City on Fire (Danny Ryan, #1)(78)



“You’re telling us the truth, Alex.”

“I swear.” He starts to cry. “Please don’t kill me.”

“Take it easy,” Chris says. “We didn’t even like the guy. Where is Liam supposed to give you the rest of the money?”

“At the bar,” Alex says. “But he didn’t show up.”

“Figures,” Frankie says.

“Next time get the money up front,” Chris says. “Always get the money up front.”

“I got one more question,” Frankie says. “I just gotta know. Sal—pitcher or catcher?”

“Huh?”

“Did you fuck him or did he fuck you?” Chris asks.

“He fucked me.”

“Well, that’s something anyway,” Frankie says.

“You done?” Chris asks him.

“Yeah.”

“Here’s the deal,” Chris says to Alex. “I’d like to let you go, but you set up a made guy, and there are rules about these things.”

“Please. I’ll do anything. I’ll suck both your cocks.”

“As appealing as that sounds,” Chris says, “we have a boss to answer to, so—”

“On the other hand,” Frankie says.

“What other hand?”

“If we put the guy on a bus, and he promised never to come back,” Frankie says, “we could just say we did him. Who would know?”

“Save us digging a grave,” Chris says. “What do you think, Alex? Would you be willing to do that? Get on a bus, disappear?”

“I’d . . . I’d need to change my pants.”

“Really?” Frankie says. “You’d be the only guy at the Greyhound station didn’t smell like piss. But, yeah, I guess we could swing by your place.”

Chris says, “But you have to ride in the trunk again. No offense, but I don’t want you smelling up the interior.”

“Okay.”

They lift him up and put him in the trunk.

Before shutting it, Chris says, “We might stop at the McDonald’s drive-through, so don’t make any noise.”

“You want anything?” Frankie asks. “A Quarter Pounder?”

Alex shakes his head.

They shut the trunk. Then Chris puts the car in neutral, pushes it into the water, and they watch it sink.

Twenty minutes later, another car comes by and picks them up.

“You still want to stop at McDonald’s?” Frankie asks.

“I could eat,” Chris says.



Liam is ripped when he gets home.

Totally jacked up on coke.

“I did it,” he tells Pam.

“What?” She’s tired, doesn’t feel like listening to a coke-fueled monologue.

“What everyone said I wouldn’t,” Liam says. “What everyone said I couldn’t. That’s what.”

“You want to be a little more specific, Liam?”

He sits on the couch beside her. Leans over and whispers, “I killed Sal Antonucci. Me. I did. Worthless, spineless, useless Liam.”

He tells her the whole story.

Pam listens to it, and then says, “So you bribed a gay man to seduce him, then shot him from across the street. Yeah, you’re a big man, Liam.”

He raises his fist to her.

“Do it, you limp dick,” Pam says. “I’ll beat the shit out of you.”

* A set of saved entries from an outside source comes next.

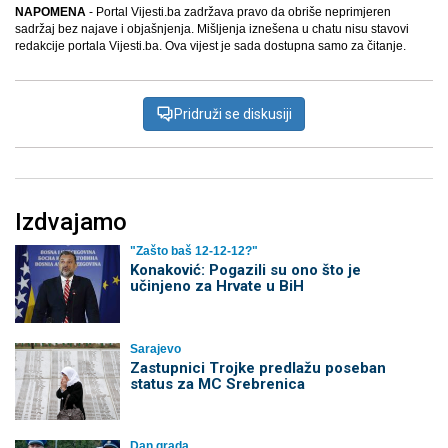
NAPOMENA
- Portal Vijesti.ba zadržava pravo da obriše neprimjeren
sadržaj bez najave i objašnjenja. Mišljenja iznešena u chatu nisu stavovi
redakcije portala Vijesti.ba. Ova vijest je sada dostupna samo za čitanje.
Pridruži se diskusiji
Izdvajamo
"Zašto baš 12-12-12?"
Konaković: Pogazili su ono što je
učinjeno za Hrvate u BiH
Sarajevo
Zastupnici Trojke predlažu poseban
status za MC Srebrenica
Dan grada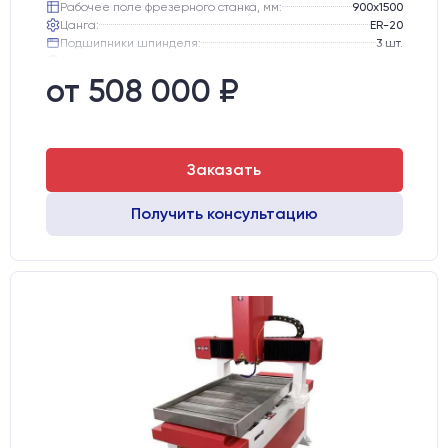
Рабочее поле фрезерного станка, мм:
900х1500
Цанга:
ER-20
Подшипники шпинделя:
3 шт.
Вид охлаждения:
Жидкостное
Стол:
Чугунный стол с Т-пазами
от 508 000 ₽
Двигатели:
Шаговые
Заказать
Получить консультацию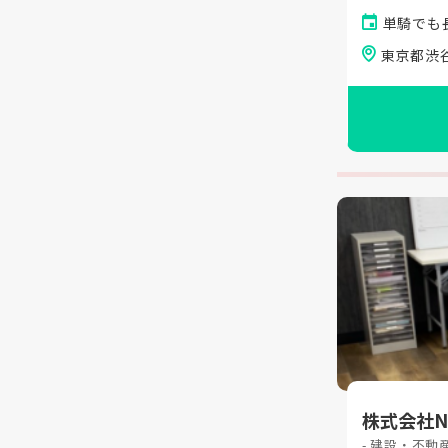
単騎でも
東京都渋谷
株式会社
- 建設・不動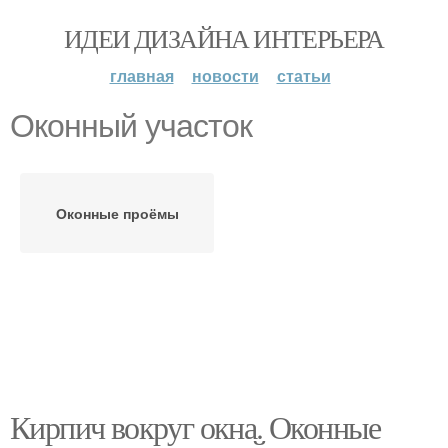
ИДЕИ ДИЗАЙНА ИНТЕРЬЕРА
главная
новости
статьи
Оконный участок
Оконные проёмы
Кирпич вокруг окна. Оконные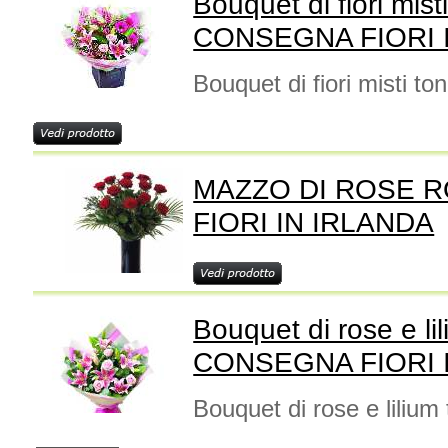
Bouquet di fiori mist
CONSEGNA FIORI 
Bouquet di fiori misti to
MAZZO DI ROSE 
FIORI IN IRLANDA
Bouquet di rose e lil
CONSEGNA FIORI 
Bouquet di rose e lilium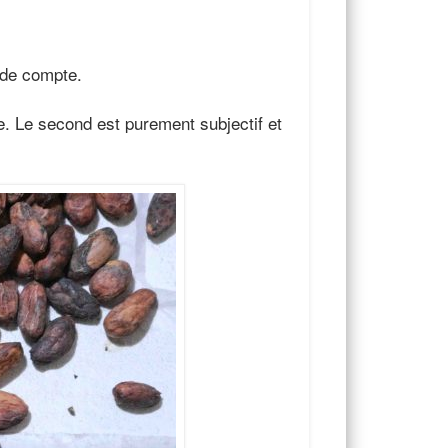
 de compte.
e. Le second est purement subjectif et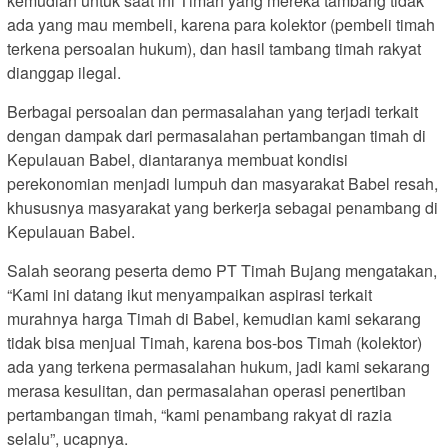
kemudian untuk saat ini Timah yang mereka tambang tidak
ada yang mau membeli, karena para kolektor (pembeli timah
terkena persoalan hukum), dan hasil tambang timah rakyat
dianggap ilegal.
Berbagai persoalan dan permasalahan yang terjadi terkait
dengan dampak dari permasalahan pertambangan timah di
Kepulauan Babel, diantaranya membuat kondisi
perekonomian menjadi lumpuh dan masyarakat Babel resah,
khususnya masyarakat yang berkerja sebagai penambang di
Kepulauan Babel.
Salah seorang peserta demo PT Timah Bujang mengatakan,
“Kami ini datang ikut menyampaikan aspirasi terkait
murahnya harga Timah di Babel, kemudian kami sekarang
tidak bisa menjual Timah, karena bos-bos Timah (kolektor)
ada yang terkena permasalahan hukum, jadi kami sekarang
merasa kesulitan, dan permasalahan operasi penertiban
pertambangan timah, “kami penambang rakyat di razia
selalu”, ucapnya.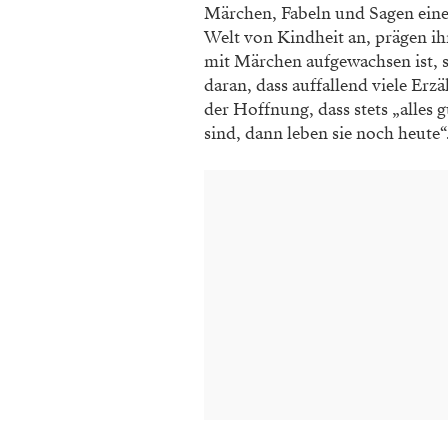
Märchen, Fabeln und Sagen eine 
Welt von Kindheit an, prägen ih
mit Märchen aufgewachsen ist, s
daran, dass auffallend viele Erz
der Hoffnung, dass stets „alles g
sind, dann leben sie noch heute“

She gets up and goes in to take a shower.



Frankie has a sit-down with Peter.

“Do you know what history is?” Peter asks.

“History?”

“Yeah.”

“I dunno,” Frankie says, “it’s things that happened.”

“No,” Peter says, “it’s what people say happened. So let me tell you the history on Sal. He wasn’t queer, he was a loving father and husband, the moolies killed him in revenge for Marvin Jones.”

“Liam killed him.”

“See, that’s you not understanding history,” Peter says.

“I don’t get why, though.”

You dumb fuck, Chris thinks. If Liam killed Sal, then Peter would be expected to respond, and the war goes on. And we don’t want the war to go on, not like this, anyway. If it was some moolie, then you can spend months looking for him and no one cares. Or you whack one of them and call it a day.

“You don’t need to know why, Frankie,” says Chris.

“But I already told a bunch of people that Sal was a fag.”

“And now you’re going to tell them that he wasn’t,” Peter says. “And they’re either going to believe you or pretend to believe you, because it’s history. Capisce?”

“Capisce.”

Frankie gets up and leaves.

“You trust him?” Chris asks.

“No.”

“Sooner or later we’re going to have to do something about him,” Chris says.





Thirty-One


The word “diagnosed” never meant much to Danny.

People got diagnosed with all sorts of things—sinus infections, pneumonia, mental illness. But now he learns that the word has a very specific meaning—you have cancer.